Het resultaat van de documentatie- en dateringstekening van één van de gevels.

Het resultaat van de documentatie- en dateringstekening van één van de gevels.

Toepassen van moderne technieken

Op zichzelf is de inzet van moderne inmeet- en opnametechnieken in de bouwhistorie niet verkeerd. Het kan zelfs een meerwaarde opleveren. Het is echter wel belangrijk dat moderne apparatuur niet in de plaats komt van de functie van het oog van de bouwhistoricus.

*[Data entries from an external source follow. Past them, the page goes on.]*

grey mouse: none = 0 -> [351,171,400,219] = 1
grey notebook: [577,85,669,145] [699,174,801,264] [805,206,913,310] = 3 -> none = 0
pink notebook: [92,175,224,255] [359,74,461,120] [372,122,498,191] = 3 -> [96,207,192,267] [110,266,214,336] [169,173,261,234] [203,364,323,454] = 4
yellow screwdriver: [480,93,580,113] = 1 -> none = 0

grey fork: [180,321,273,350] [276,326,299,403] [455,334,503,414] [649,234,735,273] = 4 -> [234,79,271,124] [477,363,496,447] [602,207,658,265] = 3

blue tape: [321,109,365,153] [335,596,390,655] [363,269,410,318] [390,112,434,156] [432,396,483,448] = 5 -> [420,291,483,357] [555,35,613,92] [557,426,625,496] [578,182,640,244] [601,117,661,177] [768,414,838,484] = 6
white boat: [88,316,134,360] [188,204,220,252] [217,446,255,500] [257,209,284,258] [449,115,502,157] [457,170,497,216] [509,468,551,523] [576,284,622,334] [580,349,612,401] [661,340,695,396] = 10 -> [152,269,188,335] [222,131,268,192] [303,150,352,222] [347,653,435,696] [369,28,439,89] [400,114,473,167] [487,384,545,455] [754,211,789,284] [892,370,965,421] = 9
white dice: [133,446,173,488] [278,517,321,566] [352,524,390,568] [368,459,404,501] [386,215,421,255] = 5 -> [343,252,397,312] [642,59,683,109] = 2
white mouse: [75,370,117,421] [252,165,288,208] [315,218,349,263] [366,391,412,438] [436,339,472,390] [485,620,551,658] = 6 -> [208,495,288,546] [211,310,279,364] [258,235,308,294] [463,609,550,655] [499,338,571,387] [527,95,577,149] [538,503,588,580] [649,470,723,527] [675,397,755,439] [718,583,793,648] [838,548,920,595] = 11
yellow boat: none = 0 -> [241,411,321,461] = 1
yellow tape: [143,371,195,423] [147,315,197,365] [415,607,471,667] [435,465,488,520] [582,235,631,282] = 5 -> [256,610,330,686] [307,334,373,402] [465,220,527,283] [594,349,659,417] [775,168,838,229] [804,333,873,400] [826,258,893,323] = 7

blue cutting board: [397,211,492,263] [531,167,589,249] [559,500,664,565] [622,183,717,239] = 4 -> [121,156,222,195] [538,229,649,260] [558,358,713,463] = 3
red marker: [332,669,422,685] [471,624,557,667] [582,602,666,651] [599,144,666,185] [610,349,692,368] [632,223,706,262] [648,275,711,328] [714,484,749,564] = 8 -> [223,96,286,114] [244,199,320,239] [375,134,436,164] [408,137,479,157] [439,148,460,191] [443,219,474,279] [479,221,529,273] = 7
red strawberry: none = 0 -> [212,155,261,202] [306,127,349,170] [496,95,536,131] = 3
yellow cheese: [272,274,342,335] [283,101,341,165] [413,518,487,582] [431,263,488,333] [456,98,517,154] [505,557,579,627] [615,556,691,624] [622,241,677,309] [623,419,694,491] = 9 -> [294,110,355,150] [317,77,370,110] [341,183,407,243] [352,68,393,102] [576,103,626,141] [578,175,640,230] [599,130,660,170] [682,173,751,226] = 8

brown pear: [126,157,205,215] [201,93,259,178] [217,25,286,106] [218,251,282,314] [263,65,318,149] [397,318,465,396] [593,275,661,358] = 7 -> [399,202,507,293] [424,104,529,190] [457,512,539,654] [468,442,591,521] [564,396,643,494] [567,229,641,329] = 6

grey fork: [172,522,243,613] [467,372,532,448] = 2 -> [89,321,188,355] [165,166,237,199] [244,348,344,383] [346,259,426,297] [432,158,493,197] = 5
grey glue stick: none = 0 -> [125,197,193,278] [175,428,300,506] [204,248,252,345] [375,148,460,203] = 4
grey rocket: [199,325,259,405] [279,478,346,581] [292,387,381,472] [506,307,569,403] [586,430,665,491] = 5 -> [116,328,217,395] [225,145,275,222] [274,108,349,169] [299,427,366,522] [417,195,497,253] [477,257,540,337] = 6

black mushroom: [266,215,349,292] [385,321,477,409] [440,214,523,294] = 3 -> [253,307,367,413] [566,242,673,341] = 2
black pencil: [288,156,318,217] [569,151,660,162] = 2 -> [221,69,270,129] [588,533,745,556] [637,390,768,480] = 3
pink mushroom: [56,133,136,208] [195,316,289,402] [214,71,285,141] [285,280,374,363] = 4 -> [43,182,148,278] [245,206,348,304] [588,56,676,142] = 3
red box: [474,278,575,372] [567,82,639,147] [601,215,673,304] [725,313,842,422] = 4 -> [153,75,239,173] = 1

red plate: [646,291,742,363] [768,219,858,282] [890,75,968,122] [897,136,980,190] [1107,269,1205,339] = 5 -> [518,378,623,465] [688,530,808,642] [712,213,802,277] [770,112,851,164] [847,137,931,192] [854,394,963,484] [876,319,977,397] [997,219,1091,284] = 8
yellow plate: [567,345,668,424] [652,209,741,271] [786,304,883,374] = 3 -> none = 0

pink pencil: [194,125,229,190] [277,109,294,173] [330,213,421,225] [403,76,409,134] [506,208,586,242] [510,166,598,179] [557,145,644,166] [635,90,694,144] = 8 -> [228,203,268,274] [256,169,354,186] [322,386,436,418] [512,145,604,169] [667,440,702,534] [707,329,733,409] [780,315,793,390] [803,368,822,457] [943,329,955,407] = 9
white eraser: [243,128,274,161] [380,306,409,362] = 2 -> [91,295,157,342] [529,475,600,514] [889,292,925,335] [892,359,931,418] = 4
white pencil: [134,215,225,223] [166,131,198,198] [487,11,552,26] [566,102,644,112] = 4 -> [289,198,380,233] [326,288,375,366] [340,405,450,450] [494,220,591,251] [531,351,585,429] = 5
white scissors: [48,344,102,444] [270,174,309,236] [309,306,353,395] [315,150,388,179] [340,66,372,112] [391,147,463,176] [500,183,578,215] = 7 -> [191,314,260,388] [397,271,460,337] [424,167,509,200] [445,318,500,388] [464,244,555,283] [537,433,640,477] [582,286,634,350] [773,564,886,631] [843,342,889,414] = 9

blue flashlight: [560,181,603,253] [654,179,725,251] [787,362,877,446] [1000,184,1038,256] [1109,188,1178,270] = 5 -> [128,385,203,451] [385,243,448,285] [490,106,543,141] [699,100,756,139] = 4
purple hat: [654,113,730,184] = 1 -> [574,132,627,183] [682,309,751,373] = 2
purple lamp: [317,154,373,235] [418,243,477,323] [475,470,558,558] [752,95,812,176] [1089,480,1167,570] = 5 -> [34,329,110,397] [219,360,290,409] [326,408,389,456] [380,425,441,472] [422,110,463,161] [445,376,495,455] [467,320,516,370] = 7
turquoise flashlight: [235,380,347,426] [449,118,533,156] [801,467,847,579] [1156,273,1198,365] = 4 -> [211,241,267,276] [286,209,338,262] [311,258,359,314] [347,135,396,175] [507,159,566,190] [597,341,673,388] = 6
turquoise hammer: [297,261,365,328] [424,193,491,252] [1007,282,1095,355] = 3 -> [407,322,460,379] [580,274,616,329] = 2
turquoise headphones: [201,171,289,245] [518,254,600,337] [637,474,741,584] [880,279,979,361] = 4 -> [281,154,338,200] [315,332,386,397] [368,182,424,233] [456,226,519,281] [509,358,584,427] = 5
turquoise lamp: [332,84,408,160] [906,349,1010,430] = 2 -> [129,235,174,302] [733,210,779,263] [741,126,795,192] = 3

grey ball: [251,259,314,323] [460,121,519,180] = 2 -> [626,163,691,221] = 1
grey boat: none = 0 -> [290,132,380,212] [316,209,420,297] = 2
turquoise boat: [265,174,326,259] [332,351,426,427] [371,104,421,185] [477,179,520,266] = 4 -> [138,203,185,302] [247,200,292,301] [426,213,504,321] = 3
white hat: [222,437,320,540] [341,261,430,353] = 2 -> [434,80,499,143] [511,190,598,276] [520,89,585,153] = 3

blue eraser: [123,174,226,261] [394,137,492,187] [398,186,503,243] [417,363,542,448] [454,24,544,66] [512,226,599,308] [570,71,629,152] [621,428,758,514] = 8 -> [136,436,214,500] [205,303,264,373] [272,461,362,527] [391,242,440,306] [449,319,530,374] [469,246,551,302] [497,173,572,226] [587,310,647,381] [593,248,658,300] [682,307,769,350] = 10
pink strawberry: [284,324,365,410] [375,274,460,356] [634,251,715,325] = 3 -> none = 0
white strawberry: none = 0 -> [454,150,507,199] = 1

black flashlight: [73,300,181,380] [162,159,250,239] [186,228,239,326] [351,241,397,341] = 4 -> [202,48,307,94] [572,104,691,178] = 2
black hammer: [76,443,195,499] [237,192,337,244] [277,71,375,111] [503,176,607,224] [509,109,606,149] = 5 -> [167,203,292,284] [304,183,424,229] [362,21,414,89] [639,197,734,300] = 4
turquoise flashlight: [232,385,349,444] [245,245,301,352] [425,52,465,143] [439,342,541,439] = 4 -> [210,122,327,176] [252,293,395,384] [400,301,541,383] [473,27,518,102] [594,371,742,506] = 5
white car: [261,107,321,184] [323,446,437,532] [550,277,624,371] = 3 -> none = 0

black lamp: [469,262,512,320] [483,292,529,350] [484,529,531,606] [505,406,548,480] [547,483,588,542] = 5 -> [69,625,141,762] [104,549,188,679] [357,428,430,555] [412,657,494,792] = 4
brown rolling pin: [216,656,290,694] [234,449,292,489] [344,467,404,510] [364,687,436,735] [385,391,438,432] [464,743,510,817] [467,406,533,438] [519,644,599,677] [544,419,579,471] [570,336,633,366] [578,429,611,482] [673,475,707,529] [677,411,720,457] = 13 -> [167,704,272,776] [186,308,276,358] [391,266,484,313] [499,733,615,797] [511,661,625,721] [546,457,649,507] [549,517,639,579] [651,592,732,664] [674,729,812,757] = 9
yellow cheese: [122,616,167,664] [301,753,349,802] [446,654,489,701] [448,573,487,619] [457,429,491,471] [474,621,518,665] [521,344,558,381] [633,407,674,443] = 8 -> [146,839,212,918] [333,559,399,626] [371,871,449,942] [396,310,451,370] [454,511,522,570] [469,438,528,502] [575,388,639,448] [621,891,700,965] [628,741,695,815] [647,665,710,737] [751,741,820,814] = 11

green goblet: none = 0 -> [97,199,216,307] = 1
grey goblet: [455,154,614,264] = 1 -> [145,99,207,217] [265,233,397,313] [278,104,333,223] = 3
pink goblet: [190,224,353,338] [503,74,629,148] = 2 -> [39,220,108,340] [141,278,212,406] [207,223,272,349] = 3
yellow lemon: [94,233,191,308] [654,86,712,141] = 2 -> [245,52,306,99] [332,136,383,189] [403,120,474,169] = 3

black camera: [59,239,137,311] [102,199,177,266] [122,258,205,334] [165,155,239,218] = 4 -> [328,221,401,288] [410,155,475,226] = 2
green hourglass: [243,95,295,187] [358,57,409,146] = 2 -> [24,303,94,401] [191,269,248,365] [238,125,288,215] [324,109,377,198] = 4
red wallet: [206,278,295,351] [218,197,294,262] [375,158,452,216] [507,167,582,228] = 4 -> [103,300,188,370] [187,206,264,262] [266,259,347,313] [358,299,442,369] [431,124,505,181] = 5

Om het gebouw in de vingers te krijgen en om alle interne en externe gegevens te analyseren en met elkaar in verband te brengen[1], is het oog van de bouwhistoricus essentieel. (Zie ook artikel 2 in deze serie in RenovatieTotaal nr. 3, 2021 ‘Bouwhistorici spreken dezelfde taal dankzij richtlijnen‘ met de vraag: ‘welke onderzoeksmethode hanteren bouwhistorici’).  Je zou kunnen zeggen dat ‘het oog van de bouwhistoricus niet mag plaatsmaken voor ‘het oog van moderne apparatuur’.

Ook is het mogelijk om van elk willekeurig deel van de gevel een uitsnede te maken als illustratiemateriaal in de rapportage.

Ook is het mogelijk om van elk willekeurig deel van de gevel een uitsnede te maken als illustratiemateriaal in de rapportage.

[1]     Zie artikel 2 in deze serie. ‘Bouwhistorici spreken dezelfde taal dankzij richtlijnen‘ met de vraag: ‘welke onderzoeksmethode hanteren bouwhistorici’ in: RenovatieTotaal. 11e jaargang, nr. 3 (juni 2021).